__WORK TASK__: Extend the botany text on leaf margins and kinds of leaves, starting right after its last sentence.

__DOCUMENT EXCERPT__:
Wavy or repand : In this type of lamina margin is wavy as in Saraca, Polyalthia. - Serrate: In this type of lamina margin is incised like a saw i. e.all teeth are directed upward e.g., rose and Hibiscus rosasinensis.
- Biserrate: In this type of lamina margin have teeth which are incised like the teeth of saw e.g., Elm.
- Retroserrate: In this type of lamina margins are incised like a saw but all the teeth are directed downwards.
- Dentate: Margin of lamina in this type is like that of serrate, but teeth make right angle with the margin and these are directed outwards e.g., Water lily.
- Bidentate: In this type of leaf lamina margins have teeth which themselves are directed outwards i.e., again dentate.
- Crenate: In this type, lamina margin is toothed, but teeth are rounded e.g., Bryophyllum, Hydrocotyle.
- Bicrenate: In this type, margins are cut into round teeth which themselves are cut into small round teeth.
- Spiny: In this type, margin of lamina is spiny e.g., Argemone, Anannas etc.
- Lobed: (Incised) In this type, margins are incised up to various depth and divided into small lobes e.g., Mustard and Raphanus sativs.
Basically there are three types of leaf:
- Caducous: Such Leaves fall down within few days after it arises on plant. Example Cactus
- Deciduous: Such leaves remains on plant up to a particular season. Example – Neem
- Persistent: Leaves persist for many years on plants.
Kinds Of Leaves: On the basis of origin and function leaves are of the following types.
1. Cotyledonary Leaves: These are the embryonic leaves of seed. Usually these contain reserve foods, due to which these become fleshy e.g., beans and gram. In other plants as Ricinus these are thin and flat. In Geranium mole these are lobed. In monocot plants there is one cotyledon, called scutellum and in dicot plants are press two cotyledons.
2. Bract leaves or hypsophylls: Bracts are the leaves which contain flower or inflorescence in their axil. These are usually small and green but in some plants as Bougainvillea and Euphorbia; these are large and bright coloured. Usually their function is the protection of flower buds from sun and rain. Coloured bracts also attract insects for pollination.

__DATASET__:

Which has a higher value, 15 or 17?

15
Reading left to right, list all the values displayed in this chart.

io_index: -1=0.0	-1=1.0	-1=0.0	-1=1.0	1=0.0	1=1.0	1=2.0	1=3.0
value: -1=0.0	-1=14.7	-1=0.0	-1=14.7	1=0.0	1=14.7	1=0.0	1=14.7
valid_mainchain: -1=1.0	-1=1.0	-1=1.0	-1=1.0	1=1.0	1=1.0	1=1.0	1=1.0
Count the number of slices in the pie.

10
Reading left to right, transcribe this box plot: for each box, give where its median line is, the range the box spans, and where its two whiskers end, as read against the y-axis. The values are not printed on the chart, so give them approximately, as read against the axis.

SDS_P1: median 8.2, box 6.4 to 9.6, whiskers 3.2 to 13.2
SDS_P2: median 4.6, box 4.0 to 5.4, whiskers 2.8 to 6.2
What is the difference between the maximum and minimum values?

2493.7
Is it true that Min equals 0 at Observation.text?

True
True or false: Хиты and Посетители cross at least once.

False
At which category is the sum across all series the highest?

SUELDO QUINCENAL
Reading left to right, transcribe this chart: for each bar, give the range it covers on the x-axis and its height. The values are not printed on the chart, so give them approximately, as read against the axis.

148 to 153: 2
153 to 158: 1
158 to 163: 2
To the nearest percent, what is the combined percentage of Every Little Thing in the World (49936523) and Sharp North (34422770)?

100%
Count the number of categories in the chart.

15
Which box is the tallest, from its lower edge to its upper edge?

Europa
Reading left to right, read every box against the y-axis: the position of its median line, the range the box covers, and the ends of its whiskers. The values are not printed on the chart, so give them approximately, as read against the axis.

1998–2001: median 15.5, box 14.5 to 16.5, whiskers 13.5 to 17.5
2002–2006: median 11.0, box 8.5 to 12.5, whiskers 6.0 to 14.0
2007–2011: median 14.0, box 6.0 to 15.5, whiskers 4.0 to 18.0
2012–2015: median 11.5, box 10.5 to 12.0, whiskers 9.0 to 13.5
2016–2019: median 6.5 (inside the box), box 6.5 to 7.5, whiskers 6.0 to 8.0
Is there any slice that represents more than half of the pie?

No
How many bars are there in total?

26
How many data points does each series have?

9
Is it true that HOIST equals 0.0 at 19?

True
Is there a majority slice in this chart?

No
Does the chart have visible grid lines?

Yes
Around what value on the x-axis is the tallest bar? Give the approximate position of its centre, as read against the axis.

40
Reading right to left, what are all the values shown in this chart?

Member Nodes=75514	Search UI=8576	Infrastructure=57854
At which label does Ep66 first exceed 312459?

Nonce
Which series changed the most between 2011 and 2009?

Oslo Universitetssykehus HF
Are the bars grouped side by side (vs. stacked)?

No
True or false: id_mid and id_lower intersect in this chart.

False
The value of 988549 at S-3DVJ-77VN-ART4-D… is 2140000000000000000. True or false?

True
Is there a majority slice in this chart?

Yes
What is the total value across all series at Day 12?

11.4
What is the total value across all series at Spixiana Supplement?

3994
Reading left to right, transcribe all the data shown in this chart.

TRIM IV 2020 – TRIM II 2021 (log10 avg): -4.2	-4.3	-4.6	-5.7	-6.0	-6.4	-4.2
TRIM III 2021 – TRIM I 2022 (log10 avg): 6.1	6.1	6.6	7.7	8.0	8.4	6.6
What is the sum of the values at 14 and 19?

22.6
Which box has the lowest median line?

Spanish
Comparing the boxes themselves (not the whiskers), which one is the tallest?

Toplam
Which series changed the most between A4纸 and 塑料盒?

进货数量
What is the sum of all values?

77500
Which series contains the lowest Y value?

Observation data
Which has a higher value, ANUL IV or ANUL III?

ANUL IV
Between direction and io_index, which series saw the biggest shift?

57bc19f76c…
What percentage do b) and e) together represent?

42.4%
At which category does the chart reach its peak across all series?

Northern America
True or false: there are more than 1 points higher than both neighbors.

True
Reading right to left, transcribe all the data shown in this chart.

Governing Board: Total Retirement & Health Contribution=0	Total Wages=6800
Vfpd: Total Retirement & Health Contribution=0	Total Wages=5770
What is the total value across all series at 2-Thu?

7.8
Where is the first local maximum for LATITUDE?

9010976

__RESPONSE BELOW__:
3. Scale leaves or cataphylls : These are usually present on underground stems (e.g., rhizome) and are usually brown or grey coloured membranous structures. Actually, scales are small, sessile, chlorophylless leaves, Buds are present in their axil. Scale leaves are usually dry and act as a protective covering for buds e.g., ginger but in onion and garlic (underground bulb), scale leaves store food and become fleshy.
4. Floral leaves or sporophylis : Sepals, petals, androecium and gynoecium are modified leaves. These are known as floral leaves or sporophylis. Sepals are green and flat like a leaf. Petals are also leaf like, but the colour of petals is not green Both of these protect the reproductive organs (androecium and gynoecium) Corolla, being coloured, attract insects for pollination. Androecium an gynoecium take part in reproduction.
5. Foliage leaves : Normal leaves attached on aerial stem and branches at called foliage leaves. These are usually green coloured. These are flat. Main function of these leaves is to take part in photosynthesis, respiration and transpiration. The word ‘leaf’ is normally used for the foliage leaves.
Question 2.
What is venation? Explain different types of venation?
Answer:
Distribution pattern of the vein and veinlets in the lamina of a leaf is called venation. Internally, the veins contain vascular tissues (i.e., xylem and phloem) which provide the following functions to the leaves –
Xylem capillaries of the veins conduct water and minerals, Phloem components of the veins help in translocation of organic food, veins are strong enough to support delicate cells of lamina so that the later remains in stretched condition for optimum function, and veins and veinlets sustain the damaging effects of wilting. Venation is of two types –
(a) Reticulate
(b) parallel.
1. Reticulate venation: The veinlet are irregularly distributed to form a network. This type of venation is the characteristic feature of the dicotyledons such as Peepal and Hibiscus. It is of two types –
(a) Unicostate: It has only one principalvein or main vein which extends from its base to apex.
The main vein gives lateral branches to make a network, e.g., Peepal (Ficus religiosa), Mango (Mangifera indica), etc.
(b) Multicostate: It has several main veins of almost, equal thickness that arise from the base of lamina and transverse upto margins or apex.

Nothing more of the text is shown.